しかし、「憲法論1.0」の時代は、その基本原理自体を咀嚼する過程でもあったのだろうと思うのです。そこには、明治憲法から日本国憲法への移り変わりをどう受け止めるのか、日本国憲法は行き過ぎで明治憲法へ戻すべきではないかということで、どうしても憲法9条と天皇制の部分、人権の制限に関する公共の福祉の強調という議論が、前面に出ていました。
 
その背後には、立憲主義とか近代的な国家のあり方に対するエモーショナルな反発が潜んでいたように思います。そうしたなかで「憲法論2.0」は、公共的空間を創る基本原理をどう具体化していくか、バージョンアップする議論だったと捉えています。
 
時間軸で言えば、1989年の東西冷戦の終結、湾岸戦争があり、国内では政権交代がありました。人口減少・少子高齢化や、日本の経済力、ファンダメンタルズの相対的な低下を見据え、強い統治機構を創らなければならないということで始められたのが「統治機構改革1.0」でした。そして、それが完全に実現していない、積み残しの部分を議論したのが「1.5」ですし、「1.0」をバージョンアップさせなければならない部分が「2.0」で、それらを合わせたのが、憲法研究会の前身の統治機構改革研究会がまとめた『統治機構改革1.5&2.0』だったわけです。
 
それに対し「憲法論3.0」は、デジタル社会により国家の自明性が目に見えて相対化していくなかで、公共的空間を実現する基本原理をいかに発揮するかという大きな話です。ややもすると、統治機構改革では収まらない話になるでしょう。
 
ここで懸念されることは、「憲法論1.0」の世界に戻ってしまうのではないかということです。

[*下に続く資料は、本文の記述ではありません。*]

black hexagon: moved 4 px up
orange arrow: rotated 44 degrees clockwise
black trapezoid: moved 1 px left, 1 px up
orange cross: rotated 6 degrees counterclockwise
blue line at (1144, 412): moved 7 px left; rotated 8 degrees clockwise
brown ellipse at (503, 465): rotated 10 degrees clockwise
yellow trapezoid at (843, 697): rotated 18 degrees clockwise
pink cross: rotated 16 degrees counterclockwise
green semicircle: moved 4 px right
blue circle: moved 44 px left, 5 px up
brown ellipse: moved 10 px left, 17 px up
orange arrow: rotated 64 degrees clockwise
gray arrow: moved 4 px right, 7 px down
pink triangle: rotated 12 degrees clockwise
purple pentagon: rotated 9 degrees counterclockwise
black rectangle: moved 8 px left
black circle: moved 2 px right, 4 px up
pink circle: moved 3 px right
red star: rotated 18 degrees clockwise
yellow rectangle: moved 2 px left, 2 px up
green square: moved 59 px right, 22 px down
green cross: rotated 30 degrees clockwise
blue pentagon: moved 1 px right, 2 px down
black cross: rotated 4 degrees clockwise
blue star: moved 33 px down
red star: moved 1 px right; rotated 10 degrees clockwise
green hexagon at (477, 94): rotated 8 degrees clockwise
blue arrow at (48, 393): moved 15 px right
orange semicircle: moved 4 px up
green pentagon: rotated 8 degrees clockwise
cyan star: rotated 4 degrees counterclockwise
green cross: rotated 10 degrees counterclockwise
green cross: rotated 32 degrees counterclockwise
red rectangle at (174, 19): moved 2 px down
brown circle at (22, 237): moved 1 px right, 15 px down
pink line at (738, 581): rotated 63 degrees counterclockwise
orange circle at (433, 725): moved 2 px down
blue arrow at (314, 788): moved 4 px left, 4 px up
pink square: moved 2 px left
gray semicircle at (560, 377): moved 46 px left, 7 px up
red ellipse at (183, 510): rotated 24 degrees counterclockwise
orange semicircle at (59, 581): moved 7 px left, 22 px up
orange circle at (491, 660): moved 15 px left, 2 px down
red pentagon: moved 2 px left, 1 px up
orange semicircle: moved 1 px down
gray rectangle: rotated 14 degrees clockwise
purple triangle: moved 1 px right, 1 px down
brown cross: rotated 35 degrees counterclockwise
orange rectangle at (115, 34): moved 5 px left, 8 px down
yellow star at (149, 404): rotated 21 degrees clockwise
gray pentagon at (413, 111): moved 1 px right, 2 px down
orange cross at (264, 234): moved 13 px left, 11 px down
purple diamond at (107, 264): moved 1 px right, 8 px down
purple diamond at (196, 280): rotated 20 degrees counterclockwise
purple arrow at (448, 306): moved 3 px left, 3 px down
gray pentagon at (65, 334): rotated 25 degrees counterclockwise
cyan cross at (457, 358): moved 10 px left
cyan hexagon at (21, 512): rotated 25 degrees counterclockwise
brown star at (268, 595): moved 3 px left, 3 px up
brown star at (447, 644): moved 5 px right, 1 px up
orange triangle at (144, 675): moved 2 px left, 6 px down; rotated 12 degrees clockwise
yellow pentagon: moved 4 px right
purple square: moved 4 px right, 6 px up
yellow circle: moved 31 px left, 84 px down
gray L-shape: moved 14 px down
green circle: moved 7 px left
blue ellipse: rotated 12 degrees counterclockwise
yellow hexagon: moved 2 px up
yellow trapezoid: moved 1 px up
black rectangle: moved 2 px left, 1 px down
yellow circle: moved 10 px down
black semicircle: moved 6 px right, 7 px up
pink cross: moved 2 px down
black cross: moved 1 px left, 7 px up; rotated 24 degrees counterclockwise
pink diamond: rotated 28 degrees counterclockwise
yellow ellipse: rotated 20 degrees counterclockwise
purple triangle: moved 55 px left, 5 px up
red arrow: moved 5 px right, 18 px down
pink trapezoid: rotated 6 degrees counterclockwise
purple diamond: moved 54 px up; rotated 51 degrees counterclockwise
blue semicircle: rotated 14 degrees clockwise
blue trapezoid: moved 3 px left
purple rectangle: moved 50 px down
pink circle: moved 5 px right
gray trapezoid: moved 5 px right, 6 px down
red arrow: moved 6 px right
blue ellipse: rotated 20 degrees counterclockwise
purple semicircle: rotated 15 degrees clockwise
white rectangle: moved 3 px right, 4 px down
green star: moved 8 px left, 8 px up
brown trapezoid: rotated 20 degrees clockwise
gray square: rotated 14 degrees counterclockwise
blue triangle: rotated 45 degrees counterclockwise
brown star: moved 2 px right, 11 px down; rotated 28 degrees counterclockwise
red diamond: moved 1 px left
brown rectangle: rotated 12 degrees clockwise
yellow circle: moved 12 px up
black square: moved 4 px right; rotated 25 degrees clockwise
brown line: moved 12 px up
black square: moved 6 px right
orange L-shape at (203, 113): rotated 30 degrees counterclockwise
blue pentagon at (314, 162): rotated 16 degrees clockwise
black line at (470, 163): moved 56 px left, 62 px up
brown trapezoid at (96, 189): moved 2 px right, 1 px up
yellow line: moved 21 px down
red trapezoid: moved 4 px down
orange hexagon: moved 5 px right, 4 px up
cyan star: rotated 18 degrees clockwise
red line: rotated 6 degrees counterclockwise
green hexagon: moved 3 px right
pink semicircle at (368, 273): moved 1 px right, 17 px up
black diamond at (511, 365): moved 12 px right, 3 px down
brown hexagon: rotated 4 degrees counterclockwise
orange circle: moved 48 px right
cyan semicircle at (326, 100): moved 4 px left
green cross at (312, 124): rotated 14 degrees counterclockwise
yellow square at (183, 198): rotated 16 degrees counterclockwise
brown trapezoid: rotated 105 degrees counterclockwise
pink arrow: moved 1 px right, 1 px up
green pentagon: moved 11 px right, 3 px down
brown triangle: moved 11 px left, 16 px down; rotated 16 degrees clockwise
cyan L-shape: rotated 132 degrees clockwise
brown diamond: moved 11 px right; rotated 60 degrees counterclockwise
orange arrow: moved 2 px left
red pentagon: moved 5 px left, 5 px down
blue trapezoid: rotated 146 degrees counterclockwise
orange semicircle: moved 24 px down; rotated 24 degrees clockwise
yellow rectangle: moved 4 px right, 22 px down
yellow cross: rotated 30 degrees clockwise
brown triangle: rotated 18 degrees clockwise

天皇制の問題については、男系男子の皇位継承を維持できるかという大きな議論がありますし、また、憲法9条を巡っては、新冷戦、デカップリングの問題、それからウクライナの問題があります。
 
そうしたなかで、デジタル化のなかでの日本における民主主義社会、個人としての自由や利益をどう守っていくかという「憲法論3.0」に相応しい部分と、憲法は国防論議を妨げているから良くないといった「1.0」に戻るようなエモーショナルな議論の両方の可能性が考えられます。
 
まさに今は、「憲法論3.0」が歪な「憲法論1.0」に堕するかどうかの分岐点にあるように思います。こうしたなかで今回の提言報告書『憲法論3.0』では、健全な憲法論議の方向性を議論し、その論考を集めたことに非常に意味があるのではないかと思います。
 
亀井 ご指摘のとおり、「憲法論1.0」に戻る力をいろいろなところで感じます。それは日本だけの問題ではないかもしれません。世界中で法の支配や人権が揺らいでいます。
 
これからの議論にあるかもしれませんが、人権についての再定義や、デジタル化をはじめとする技術進化による国家そのものの相対化、そこで求められるプラットフォーマーとの対話等、様々な論点について「憲法論3.0」に向かっていかねばならないでしょう。そうしたこと無しに「憲法論1.0」に戻そうというエモーショナルな動きは常に存在し、そこに対して「憲法論3.0」が確固たるものとしてあるべきと掲げ続けることが大切です。